The point of education, as the Council maintains, is not just to impart academic skills, but also to pass on values and respect for others. This was also Douglass’s view of education, as he looked to the future. He envisioned an education that would produce intelligent, moral citizens who could strengthen “the proud fabric of freedom.” An education like this should overcome prejudice and disprove stereotypes, so Douglass favored integrated schools, as he implored in The North Star. “Let the colored children be educated and grow up side by side with white children, come up friends in an unsophisticated and generous childhood together, and it will require a powerful agent to convert them into enemies, and lead them to prey upon each other’s liberties and rights.” His words conveyed one of the Council’s core values since we believe in “treating each other with dignity, valuing diverse perspectives, and fostering an inclusive environment” in the classroom, the workplace and the society beyond.

Still, these ideals couldn’t take root unless Black people could contribute to society, as Douglass pointed out. “The most telling, the most killing refutation of slavery, is the presentation of an industrious, enterprising, thrifty and intelligent free Black population.” So, after Emancipation in 1863, he initially favored an education that would prepare the freed slaves for jobs, much like our career and technical education programs today. “No greater benefit can be bestowed upon a long-benighted people,” Douglass maintained, “than giving to them the means of a useful education.” That was the goal of the Manassas Industrial School, as Douglass pointed out at the opening of the school. Job readiness is also the goal of the CDA® program, which has helped many women of color gain the competence and skills for rewarding careers in the early learning field.

They play a key role in giving young children the blessings of liberty and education. That’s especially crucial for children from marginalized communities in which generations have failed to break the chains that stop them from fulfilling their promise. We still need social change decades after Douglass called for “a new order” in the wake of Emancipation. He knew “the work does not end with the abolition of slavery but only begins.” Now, this work continues at the Council, where we’re still striving to raise the status of teachers and build pathways for them to achieve professional growth.

The Council isn’t trying to do this alone, and, like Douglass, we believe in collaboration. “I would unite with anybody to do right,” he said, and the Council has acted on his words by working with a wide range of partners. State governments, early learning organizations and child advocacy groups nationwide share our belief that we must do right by children by giving early childhood teachers more support and higher pay. For example, partners like the National Association for the Education of Young Children, Bipartisan Policy Center and DC Office of the State Superintendent of Education joined us at a recent Early Educators Leadership Conference in showing the link between what teachers do and outcomes for young children. Our partners know that a strong early childhood workforce plays a vital role in building social justice by helping all young learners be their best.

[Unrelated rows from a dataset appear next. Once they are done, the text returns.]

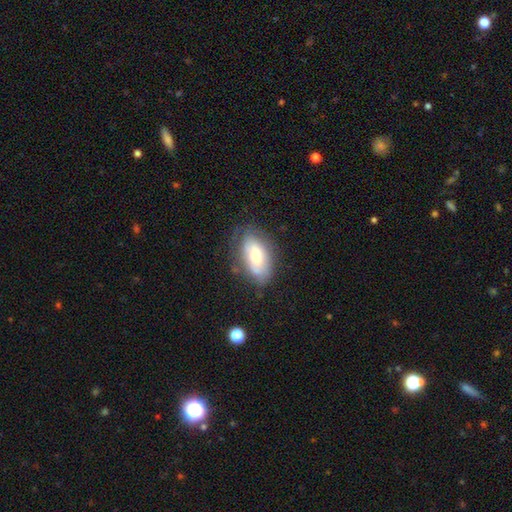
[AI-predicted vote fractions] This is possibly a smooth galaxy (54%). How rounded: clearly in between (90%). Merging: likely none (66%).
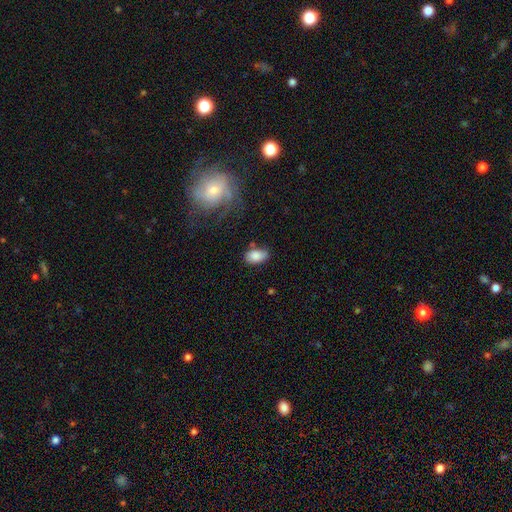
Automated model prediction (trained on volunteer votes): Q: Smooth or featured?
A: smooth (82%); runner-up: featured or disk (9%)
Q: How rounded?
A: in between (91%); runner-up: round (7%)
Q: Merging?
A: none (64%); runner-up: minor disturbance (24%)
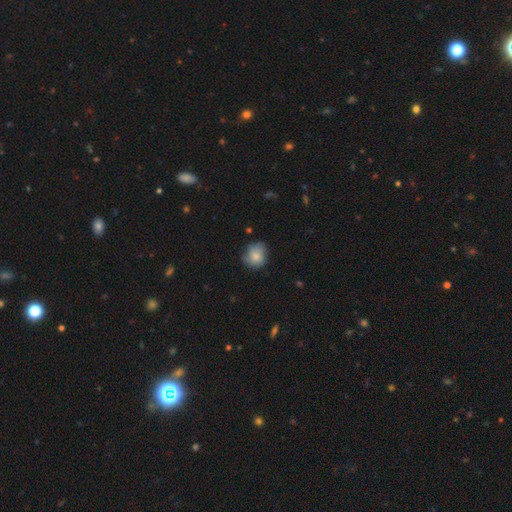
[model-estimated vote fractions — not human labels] Overall: smooth (79%). How rounded: round (80%). Merging: none (66%; minor disturbance 27%).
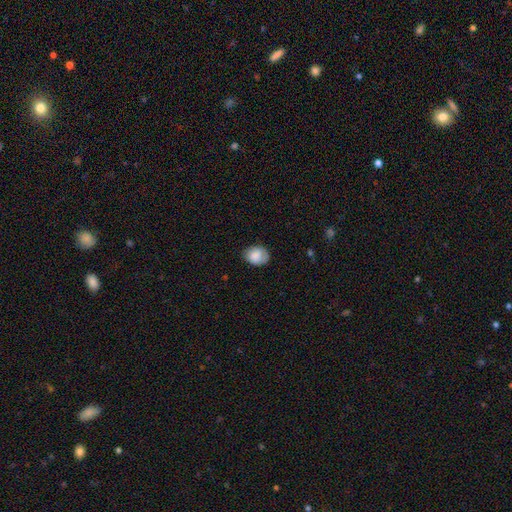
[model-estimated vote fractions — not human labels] The model was most divided on "how rounded": in between: 54%, round: 45%, cigar-shaped: 1%. More confident: smooth or featured — smooth (84%); merging — none (72%).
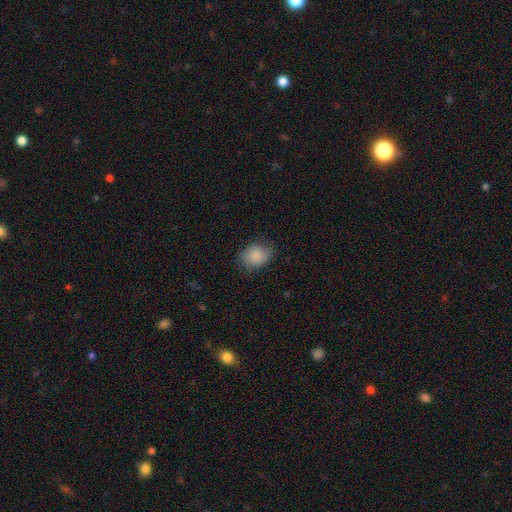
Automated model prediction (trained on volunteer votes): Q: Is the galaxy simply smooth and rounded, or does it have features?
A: smooth — 85%.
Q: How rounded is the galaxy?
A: round — 53%.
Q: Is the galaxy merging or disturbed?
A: none — 74%.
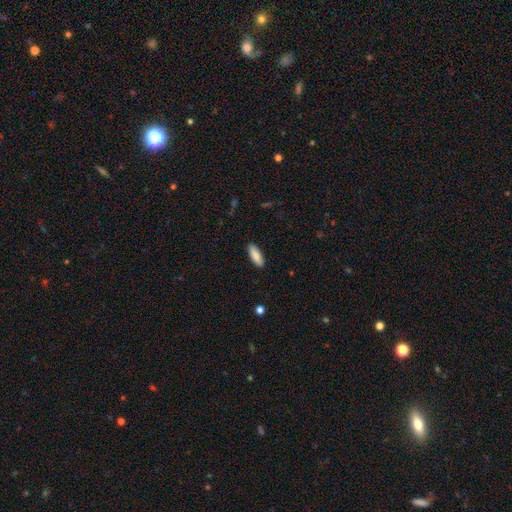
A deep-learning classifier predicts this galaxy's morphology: smooth 84%, featured or disk 10%, star or artifact 6%. Down the decision tree: how rounded — in between (65%); merging — none (90%).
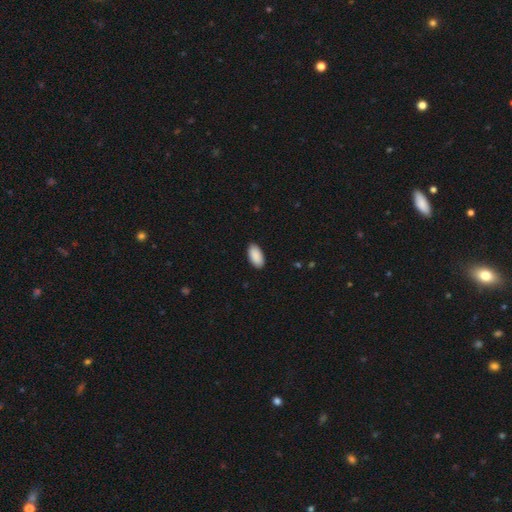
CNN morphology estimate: type=smooth (91%); roundness=in between (95%); merging=none (89%).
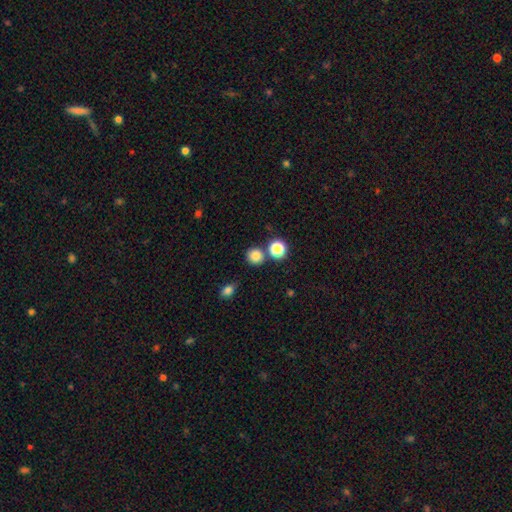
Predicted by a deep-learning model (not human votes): This is clearly a smooth galaxy (81%). How rounded: clearly round (91%). Merging: likely none (78%).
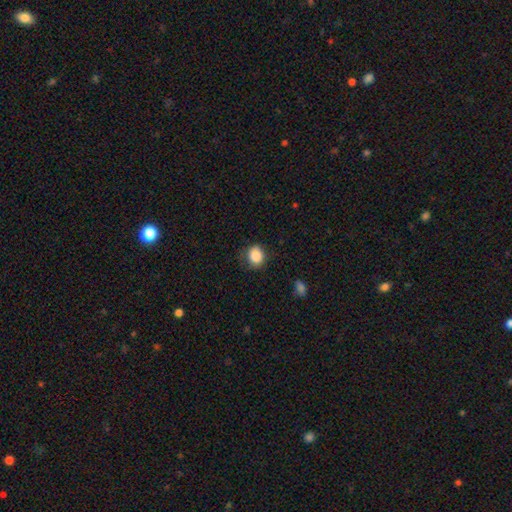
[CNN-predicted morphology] smooth 86%, star or artifact 9%, featured or disk 5%. Down the decision tree: how rounded — round (69%); merging — none (71%).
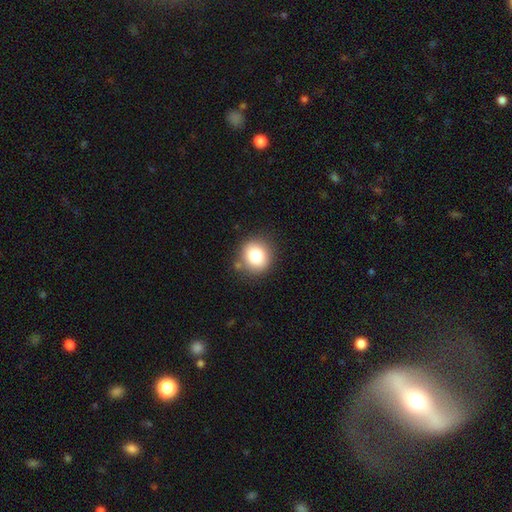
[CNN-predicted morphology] smooth_or_featured: smooth (p=0.81) [alt: star or artifact p=0.11]
how_rounded: round (p=0.87) [alt: in between p=0.13]
merging: none (p=0.84) [alt: minor disturbance p=0.10]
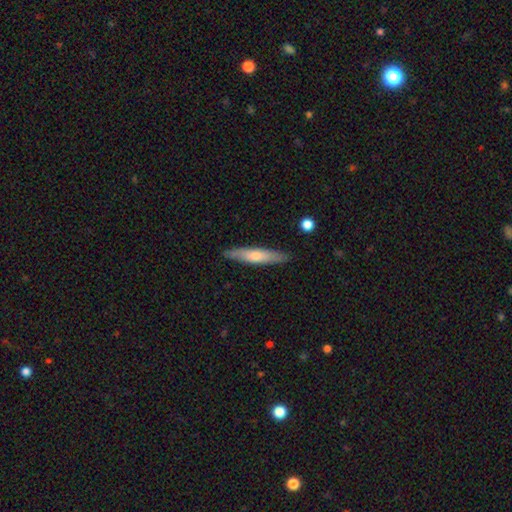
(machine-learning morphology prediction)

Teachers pursue one of the highest callings, as Douglass knew long ago, and earning a CDA helps educators gain more of the recognition they deserve. By spreading the reach of the CDA, the Council is walking the path to reach its own North Star: a society where all children learn and thrive in settings led by competent, valued early childhood teachers. I believe each one of our teachers is a leader who deserves our blessings since they help children gain the crucial skill that let Douglass determine his fate. Literacy is still a key to liberty in our modern world because it opens the door to opportunity and success. “Once you learn to read,” as Douglass maintained, “you will be forever free.”